(Spoilers below — proceed with caution)
Like all other Halloween enthusiasts, every spooky season I compile a watchlist of horror and horror adjacent flicks to get ramped up for the holiday. One consisting of new entries into the genre, old blind spots, and of course familiar favorites.
Once of my favorites to revisit in recent years has been M. Night Shyamalan’s The Village from 2004. At times it feels like a controversial choice of something to revisit considering how the film has divided film fans since the days of its release.
Plagued by the success of his first two films, The Sixth Sense and Unbreakable, Shyamalan was burdened with the expectation of being a master of suspense and horror for a new age. And particularly one who would wow audiences with brilliant twists like the one that made The Sixth Sense an international sensation.
Those unfair expectations are the main source of criticism for The Village. Most audience members agree that the first half or two-thirds of the movie are pretty enjoyable and undeniably well made. Where folks take issue is in the reveal that the story doesn’t actually take place in the late 19th century, but in its contemporary day early 21st century.
The Twist

Before moving forward, it’s important to note that is really the second of two major reveals or twists within the movie. The first being that the monstrous creatures inhabiting the woods surrounding the town of Covington are simply a farce made up by the village’s elders in order to keep younger townsfolk from leaving.
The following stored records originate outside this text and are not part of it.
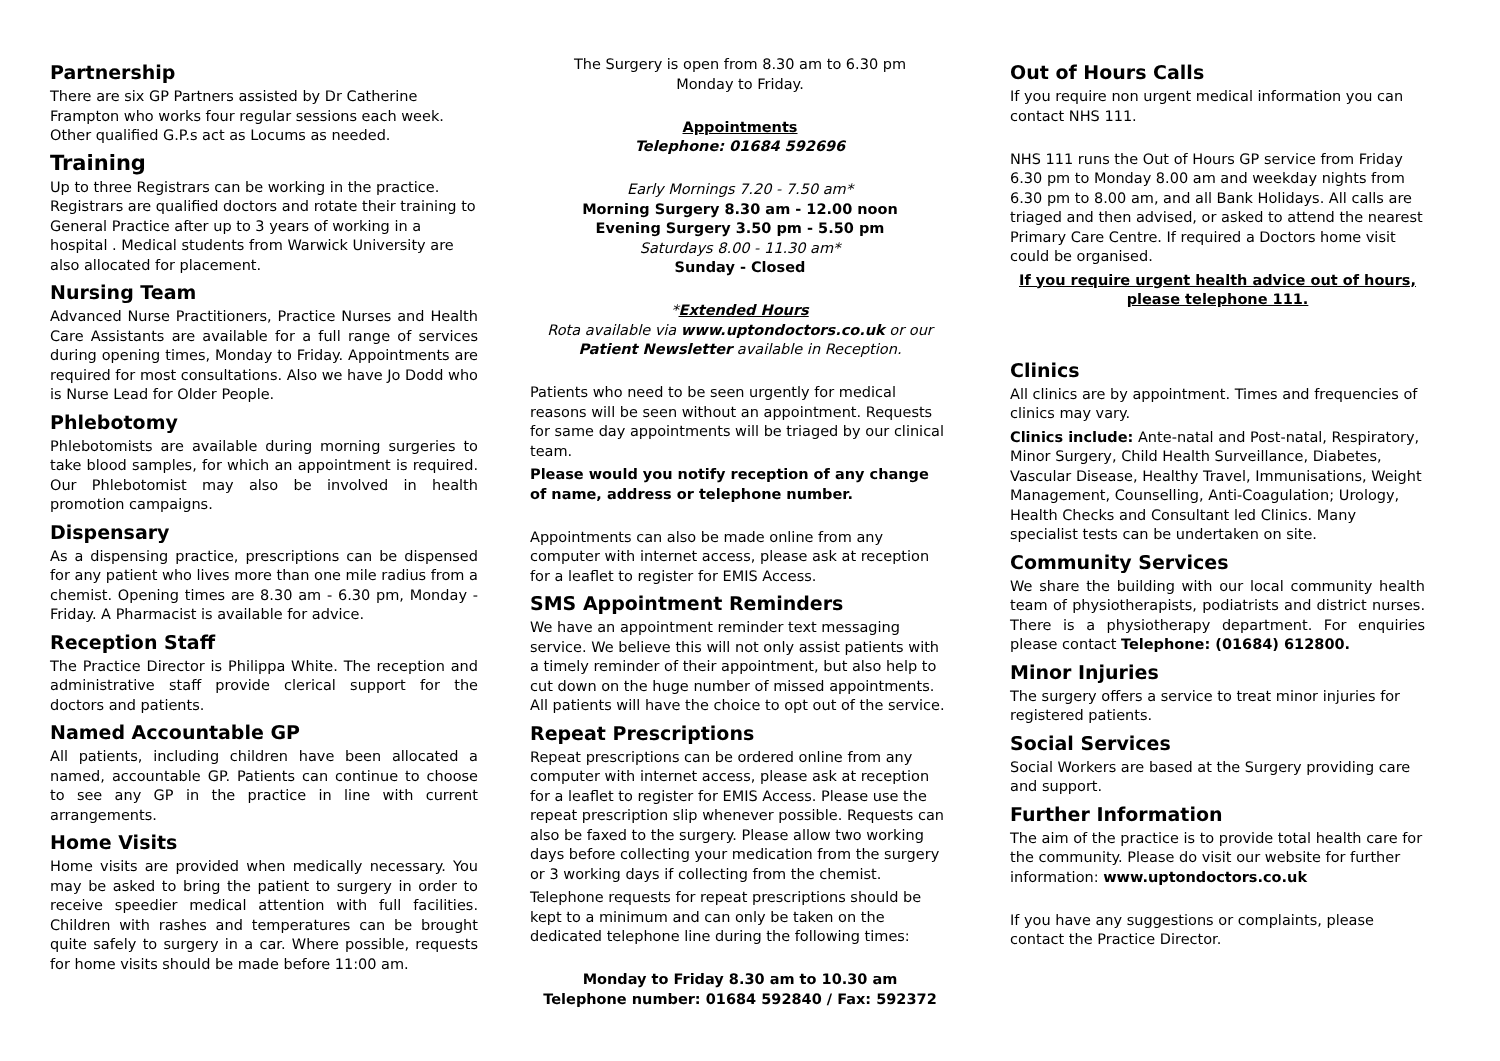Partnership
There are six GP Partners assisted by Dr Catherine Frampton who works four regular sessions each week. Other qualified G.P.s act as Locums as needed.
Training
Up to three Registrars can be working in the practice. Registrars are qualified doctors and rotate their training to General Practice after up to 3 years of working in a hospital . Medical students from Warwick University are also allocated for placement.
Nursing Team
Advanced Nurse Practitioners, Practice Nurses and Health Care Assistants are available for a full range of services during opening times, Monday to Friday. Appointments are required for most consultations. Also we have Jo Dodd who is Nurse Lead for Older People.
Phlebotomy
Phlebotomists are available during morning surgeries to take blood samples, for which an appointment is required. Our Phlebotomist may also be involved in health promotion campaigns.
Dispensary
As a dispensing practice, prescriptions can be dispensed for any patient who lives more than one mile radius from a chemist. Opening times are 8.30 am - 6.30 pm, Monday - Friday. A Pharmacist is available for advice.
Reception Staff
The Practice Director is Philippa White. The reception and administrative staff provide clerical support for the doctors and patients.
Named Accountable GP
All patients, including children have been allocated a named, accountable GP. Patients can continue to choose to see any GP in the practice in line with current arrangements.
Home Visits
Home visits are provided when medically necessary. You may be asked to bring the patient to surgery in order to receive speedier medical attention with full facilities. Children with rashes and temperatures can be brought quite safely to surgery in a car. Where possible, requests for home visits should be made before 11:00 am.
The Surgery is open from 8.30 am to 6.30 pm
Monday to Friday.
Appointments
Telephone: 01684 592696
Early Mornings 7.20 - 7.50 am*
Morning Surgery 8.30 am - 12.00 noon
Evening Surgery 3.50 pm - 5.50 pm
Saturdays 8.00 - 11.30 am*
Sunday - Closed
*Extended Hours
Rota available via www.uptondoctors.co.uk or our
Patient Newsletter available in Reception.
Patients who need to be seen urgently for medical reasons will be seen without an appointment. Requests for same day appointments will be triaged by our clinical team.
Please would you notify reception of any change of name, address or telephone number.
Appointments can also be made online from any computer with internet access, please ask at reception for a leaflet to register for EMIS Access.
SMS Appointment Reminders
We have an appointment reminder text messaging service. We believe this will not only assist patients with a timely reminder of their appointment, but also help to cut down on the huge number of missed appointments. All patients will have the choice to opt out of the service.
Repeat Prescriptions
Repeat prescriptions can be ordered online from any computer with internet access, please ask at reception for a leaflet to register for EMIS Access. Please use the repeat prescription slip whenever possible. Requests can also be faxed to the surgery. Please allow two working days before collecting your medication from the surgery or 3 working days if collecting from the chemist.
Telephone requests for repeat prescriptions should be kept to a minimum and can only be taken on the dedicated telephone line during the following times:
Monday to Friday 8.30 am to 10.30 am
Telephone number: 01684 592840 / Fax: 592372
Out of Hours Calls
If you require non urgent medical information you can contact NHS 111.
NHS 111 runs the Out of Hours GP service from Friday 6.30 pm to Monday 8.00 am and weekday nights from 6.30 pm to 8.00 am, and all Bank Holidays. All calls are triaged and then advised, or asked to attend the nearest Primary Care Centre. If required a Doctors home visit could be organised.
If you require urgent health advice out of hours, please telephone 111.
Clinics
All clinics are by appointment. Times and frequencies of clinics may vary.
Clinics include: Ante-natal and Post-natal, Respiratory, Minor Surgery, Child Health Surveillance, Diabetes, Vascular Disease, Healthy Travel, Immunisations, Weight Management, Counselling, Anti-Coagulation; Urology, Health Checks and Consultant led Clinics. Many specialist tests can be undertaken on site.
Community Services
We share the building with our local community health team of physiotherapists, podiatrists and district nurses. There is a physiotherapy department. For enquiries please contact Telephone: (01684) 612800.
Minor Injuries
The surgery offers a service to treat minor injuries for registered patients.
Social Services
Social Workers are based at the Surgery providing care and support.
Further Information
The aim of the practice is to provide total health care for the community. Please do visit our website for further information: www.uptondoctors.co.uk
If you have any suggestions or complaints, please contact the Practice Director.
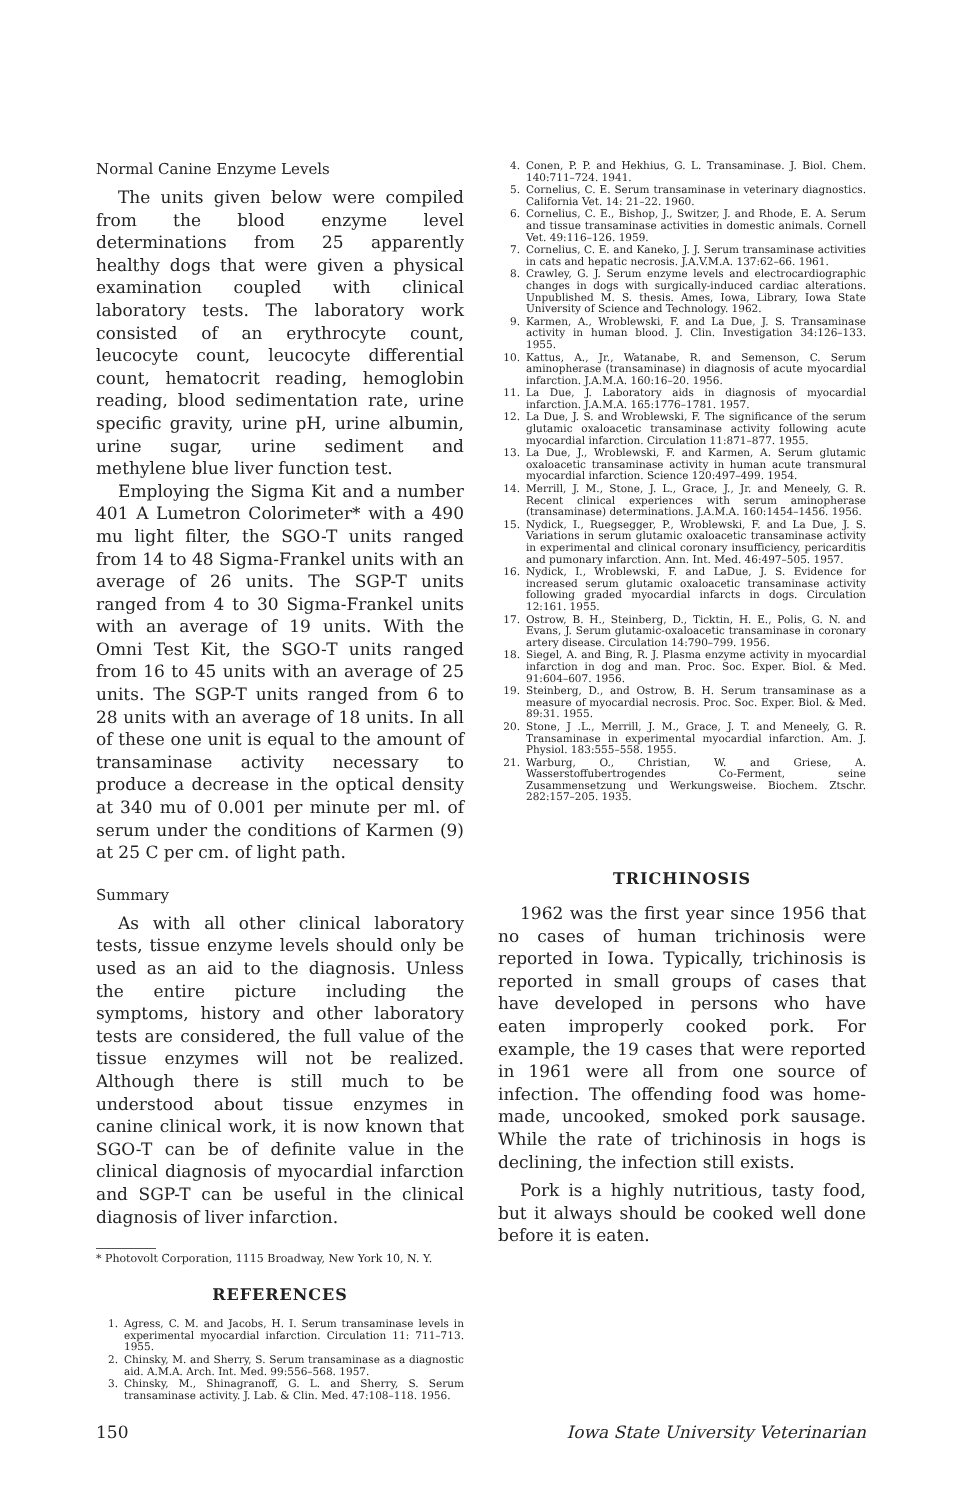Normal Canine Enzyme Levels
The units given below were compiled from the blood enzyme level determinations from 25 apparently healthy dogs that were given a physical examination coupled with clinical laboratory tests. The laboratory work consisted of an erythrocyte count, leucocyte count, leucocyte differential count, hematocrit reading, hemoglobin reading, blood sedimentation rate, urine specific gravity, urine pH, urine albumin, urine sugar, urine sediment and methylene blue liver function test.
Employing the Sigma Kit and a number 401 A Lumetron Colorimeter* with a 490 mu light filter, the SGO-T units ranged from 14 to 48 Sigma-Frankel units with an average of 26 units. The SGP-T units ranged from 4 to 30 Sigma-Frankel units with an average of 19 units. With the Omni Test Kit, the SGO-T units ranged from 16 to 45 units with an average of 25 units. The SGP-T units ranged from 6 to 28 units with an average of 18 units. In all of these one unit is equal to the amount of transaminase activity necessary to produce a decrease in the optical density at 340 mu of 0.001 per minute per ml. of serum under the conditions of Karmen (9) at 25 C per cm. of light path.
Summary
As with all other clinical laboratory tests, tissue enzyme levels should only be used as an aid to the diagnosis. Unless the entire picture including the symptoms, history and other laboratory tests are considered, the full value of the tissue enzymes will not be realized. Although there is still much to be understood about tissue enzymes in canine clinical work, it is now known that SGO-T can be of definite value in the clinical diagnosis of myocardial infarction and SGP-T can be useful in the clinical diagnosis of liver infarction.
* Photovolt Corporation, 1115 Broadway, New York 10, N. Y.
REFERENCES
1. Agress, C. M. and Jacobs, H. I. Serum transaminase levels in experimental myocardial infarction. Circulation 11: 711–713. 1955.
2. Chinsky, M. and Sherry, S. Serum transaminase as a diagnostic aid. A.M.A. Arch. Int. Med. 99:556–568. 1957.
3. Chinsky, M., Shinagranoff, G. L. and Sherry, S. Serum transaminase activity. J. Lab. & Clin. Med. 47:108–118. 1956.
4. Conen, P. P. and Hekhius, G. L. Transaminase. J. Biol. Chem. 140:711–724. 1941.
5. Cornelius, C. E. Serum transaminase in veterinary diagnostics. California Vet. 14: 21–22. 1960.
6. Cornelius, C. E., Bishop, J., Switzer, J. and Rhode, E. A. Serum and tissue transaminase activities in domestic animals. Cornell Vet. 49:116–126. 1959.
7. Cornelius, C. E. and Kaneko, J. J. Serum transaminase activities in cats and hepatic necrosis. J.A.V.M.A. 137:62–66. 1961.
8. Crawley, G. J. Serum enzyme levels and electrocardiographic changes in dogs with surgically-induced cardiac alterations. Unpublished M. S. thesis. Ames, Iowa, Library, Iowa State University of Science and Technology. 1962.
9. Karmen, A., Wroblewski, F. and La Due, J. S. Transaminase activity in human blood. J. Clin. Investigation 34:126–133. 1955.
10. Kattus, A., Jr., Watanabe, R. and Semenson, C. Serum aminopherase (transaminase) in diagnosis of acute myocardial infarction. J.A.M.A. 160:16–20. 1956.
11. La Due, J. Laboratory aids in diagnosis of myocardial infarction. J.A.M.A. 165:1776–1781. 1957.
12. La Due, J. S. and Wroblewski, F. The significance of the serum glutamic oxaloacetic transaminase activity following acute myocardial infarction. Circulation 11:871–877. 1955.
13. La Due, J., Wroblewski, F. and Karmen, A. Serum glutamic oxaloacetic transaminase activity in human acute transmural myocardial infarction. Science 120:497–499. 1954.
14. Merrill, J. M., Stone, J. L., Grace, J., Jr. and Meneely, G. R. Recent clinical experiences with serum aminopherase (transaminase) determinations. J.A.M.A. 160:1454–1456. 1956.
15. Nydick, I., Ruegsegger, P., Wroblewski, F. and La Due, J. S. Variations in serum glutamic oxaloacetic transaminase activity in experimental and clinical coronary insufficiency, pericarditis and pumonary infarction. Ann. Int. Med. 46:497–505. 1957.
16. Nydick, I., Wroblewski, F. and LaDue, J. S. Evidence for increased serum glutamic oxaloacetic transaminase activity following graded myocardial infarcts in dogs. Circulation 12:161. 1955.
17. Ostrow, B. H., Steinberg, D., Ticktin, H. E., Polis, G. N. and Evans, J. Serum glutamic-oxaloacetic transaminase in coronary artery disease. Circulation 14:790–799. 1956.
18. Siegel, A. and Bing, R. J. Plasma enzyme activity in myocardial infarction in dog and man. Proc. Soc. Exper. Biol. & Med. 91:604–607. 1956.
19. Steinberg, D., and Ostrow, B. H. Serum transaminase as a measure of myocardial necrosis. Proc. Soc. Exper. Biol. & Med. 89:31. 1955.
20. Stone, J .L., Merrill, J. M., Grace, J. T. and Meneely, G. R. Transaminase in experimental myocardial infarction. Am. J. Physiol. 183:555–558. 1955.
21. Warburg, O., Christian, W. and Griese, A. Wasserstoffubertrogendes Co-Ferment, seine Zusammensetzung und Werkungsweise. Biochem. Ztschr. 282:157–205. 1935.
TRICHINOSIS
1962 was the first year since 1956 that no cases of human trichinosis were reported in Iowa. Typically, trichinosis is reported in small groups of cases that have developed in persons who have eaten improperly cooked pork. For example, the 19 cases that were reported in 1961 were all from one source of infection. The offending food was home-made, uncooked, smoked pork sausage. While the rate of trichinosis in hogs is declining, the infection still exists.
Pork is a highly nutritious, tasty food, but it always should be cooked well done before it is eaten.
150 Iowa State University Veterinarian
However, this twist is met with much less animosity than the final big reveal.
Although I probably fell into the camp that the twist was dumb after my first viewing, subsequent rewatches have found me falling in love with the film – twist and all – more and more. To the point where I now firmly hold that rather than the film working in spite of its twist, that the movie’s brilliance indeed stems from our understanding of the twist.
The issue with how we understand what’s at play here is a byproduct of issues with film viewership en masse. I will concede that the twist’s presentation welcomes a host of potential plot holes and questions regarding narrative logic. But what it accomplishes so masterfully is an ability to lock in the film’s core thematic intrigue and clarify its central emotional ambitions.
Parental Protection

The Village opens with scenes of a funeral. August Nicholson (Brendan Gleeson) is burying his young son. An incredible traumatic scene in any context. But rewatching that scene with the added knowledge of the twist makes it almost unbearably difficult to watch.
Nicholson and the other town elders formed this secluded village community after they all experienced unimaginable tragedy involving their closest loved ones in the cold realities of a modern world. Covington is meant to be a sanctuary for them. A place free from the trauma that defines life in what they call “the towns”.
From the onset of the film, the elders’ ability to protect their loved ones from the harsh indifference of the world they are running from comes into question. Again, during a first watch, none of this is on your radar, let alone setting off sirens as an apparent through-line of the film’s themes.
Going forward, every decision made by characters like Edward Walker (William Hurt) and Alice Hunt (Sigourney Weaver), two of Covington’s other elders, is colored by what they are trying to hide and what they are trying to build within the confines of the village. We realize that these people are so gripped by the fear borne out their previous experiences that they have gone to extreme lengths in attempts to avoid living through anything remotely similar.
What the film is ultimately about, which is solidified by the slightly bizarre but quietly tender twist ending, is the lengths to which parents will go in order to protect their children. Along the way, it also begs the question of whether those lengths are worthwhile or entirely effective in their intended outcome.
One of the film’s most fascinating scenes doesn’t involve scares from “those we do not speak of” or a showcase of Roger Deakins’ stellar cinematography – although the film is chock full of both things, especially the latter. Instead, it surrounds a tense encounter between the village’s elders after Walker agrees to send his daughter Ivy (Bryce Dallas Howard) out into the towns to retrieve medicine for Lucius Hunt (Joaquin Phoenix).
In the scene, Walker defends his decision as being in line with the innocence they vowed to foster within the Covington project, despite the fact that allowing Ivy to go is counter to the elders’ vow to never venture back to the outside world.
Conclusion

Ivy’s eventual venture through the woods is the culmination and convergence of everything wonderful about this film. As a visually impaired character, she represents the innocence the elders intend to protect. And as someone guided by blind love, she represents the strength necessary to continue their seemingly righteous cause.
If we only view things like the twists in The Village as cheap narrative tricks as opposed to a grand thematic punctuation, we continue to limit ourselves in what we’re able to experience as movie fans. There is great beauty in this film. There are moments in here as moving as anything achieved in the last 25 years of filmmaking. Much of that is thanks to the bizarre twist ending.
An ending which is one of hope. One where the absurd efforts by the village’s elders are justified. With a little help from a gracious park ranger. We see that there is still good in this world. The Village asks us where and how we choose to find it.